WHAT TO WORK ON :: Word for word, please restate the lines from the beginning of the data through the line in which "right eye: (245, 202)" appears.

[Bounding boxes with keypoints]

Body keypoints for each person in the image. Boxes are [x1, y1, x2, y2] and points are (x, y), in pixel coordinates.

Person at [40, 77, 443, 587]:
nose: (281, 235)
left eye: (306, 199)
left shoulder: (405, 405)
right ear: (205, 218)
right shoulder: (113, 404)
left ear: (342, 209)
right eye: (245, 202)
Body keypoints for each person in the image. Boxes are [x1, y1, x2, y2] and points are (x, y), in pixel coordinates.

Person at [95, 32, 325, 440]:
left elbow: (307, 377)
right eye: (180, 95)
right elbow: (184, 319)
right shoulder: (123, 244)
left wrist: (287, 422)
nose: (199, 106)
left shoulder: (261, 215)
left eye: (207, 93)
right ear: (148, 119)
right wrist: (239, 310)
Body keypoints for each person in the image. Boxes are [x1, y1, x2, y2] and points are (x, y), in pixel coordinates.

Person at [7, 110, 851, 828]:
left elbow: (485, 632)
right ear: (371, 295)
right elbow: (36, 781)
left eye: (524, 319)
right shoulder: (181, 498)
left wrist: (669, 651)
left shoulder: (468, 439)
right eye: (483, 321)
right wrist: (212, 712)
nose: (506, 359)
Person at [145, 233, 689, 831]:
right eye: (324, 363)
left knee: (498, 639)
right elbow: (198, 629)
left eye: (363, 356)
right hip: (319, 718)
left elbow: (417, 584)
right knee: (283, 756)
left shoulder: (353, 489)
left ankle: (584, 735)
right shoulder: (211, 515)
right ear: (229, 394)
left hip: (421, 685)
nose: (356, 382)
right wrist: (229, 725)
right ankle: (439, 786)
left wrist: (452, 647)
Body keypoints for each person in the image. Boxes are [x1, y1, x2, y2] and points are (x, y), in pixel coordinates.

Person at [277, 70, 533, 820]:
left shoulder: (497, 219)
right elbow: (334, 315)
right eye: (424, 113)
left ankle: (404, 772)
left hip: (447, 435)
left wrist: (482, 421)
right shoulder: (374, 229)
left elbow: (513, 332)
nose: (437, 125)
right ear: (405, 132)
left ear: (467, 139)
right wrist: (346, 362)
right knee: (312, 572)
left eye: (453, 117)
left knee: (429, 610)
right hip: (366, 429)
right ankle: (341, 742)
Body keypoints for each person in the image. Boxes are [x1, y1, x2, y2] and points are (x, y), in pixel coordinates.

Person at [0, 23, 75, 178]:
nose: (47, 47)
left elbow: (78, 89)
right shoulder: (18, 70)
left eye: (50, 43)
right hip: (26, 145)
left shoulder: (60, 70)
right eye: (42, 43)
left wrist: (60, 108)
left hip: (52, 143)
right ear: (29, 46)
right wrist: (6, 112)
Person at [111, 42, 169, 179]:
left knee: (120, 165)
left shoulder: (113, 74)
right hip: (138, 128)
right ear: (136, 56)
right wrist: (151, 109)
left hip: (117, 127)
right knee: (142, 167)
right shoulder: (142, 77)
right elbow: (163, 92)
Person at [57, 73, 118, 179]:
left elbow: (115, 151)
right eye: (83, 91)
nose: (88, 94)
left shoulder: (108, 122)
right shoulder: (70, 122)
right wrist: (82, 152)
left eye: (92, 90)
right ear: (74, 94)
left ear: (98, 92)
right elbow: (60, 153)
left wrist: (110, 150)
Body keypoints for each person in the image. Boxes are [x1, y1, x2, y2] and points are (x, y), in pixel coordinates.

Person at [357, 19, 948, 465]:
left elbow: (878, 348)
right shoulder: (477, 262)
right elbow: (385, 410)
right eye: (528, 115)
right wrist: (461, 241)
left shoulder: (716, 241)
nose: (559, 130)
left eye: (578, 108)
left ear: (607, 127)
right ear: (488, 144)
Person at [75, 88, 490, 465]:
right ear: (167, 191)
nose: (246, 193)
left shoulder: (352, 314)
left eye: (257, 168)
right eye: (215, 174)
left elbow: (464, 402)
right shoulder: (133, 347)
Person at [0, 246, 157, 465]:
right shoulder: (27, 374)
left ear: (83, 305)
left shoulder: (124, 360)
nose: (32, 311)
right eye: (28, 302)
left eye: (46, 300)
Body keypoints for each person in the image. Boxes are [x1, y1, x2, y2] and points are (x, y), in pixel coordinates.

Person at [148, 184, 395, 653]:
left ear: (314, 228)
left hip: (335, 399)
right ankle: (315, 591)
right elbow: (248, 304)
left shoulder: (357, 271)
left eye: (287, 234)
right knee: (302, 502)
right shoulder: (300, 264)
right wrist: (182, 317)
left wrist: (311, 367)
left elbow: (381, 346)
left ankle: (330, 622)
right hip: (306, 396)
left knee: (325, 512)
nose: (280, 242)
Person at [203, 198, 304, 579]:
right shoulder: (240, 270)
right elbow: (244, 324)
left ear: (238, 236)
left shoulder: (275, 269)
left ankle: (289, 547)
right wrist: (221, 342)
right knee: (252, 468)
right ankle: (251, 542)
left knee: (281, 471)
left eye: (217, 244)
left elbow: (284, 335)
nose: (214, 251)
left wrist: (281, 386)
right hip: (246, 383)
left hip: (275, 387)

ANSWER BELOW ::
Body keypoints for each person in the image. Boxes are [x1, y1, x2, y2] and points are (x, y), in pixel coordinates.

Person at [40, 77, 443, 587]:
nose: (281, 235)
left eye: (306, 199)
left shoulder: (405, 405)
right ear: (205, 218)
right shoulder: (113, 404)
left ear: (342, 209)
right eye: (245, 202)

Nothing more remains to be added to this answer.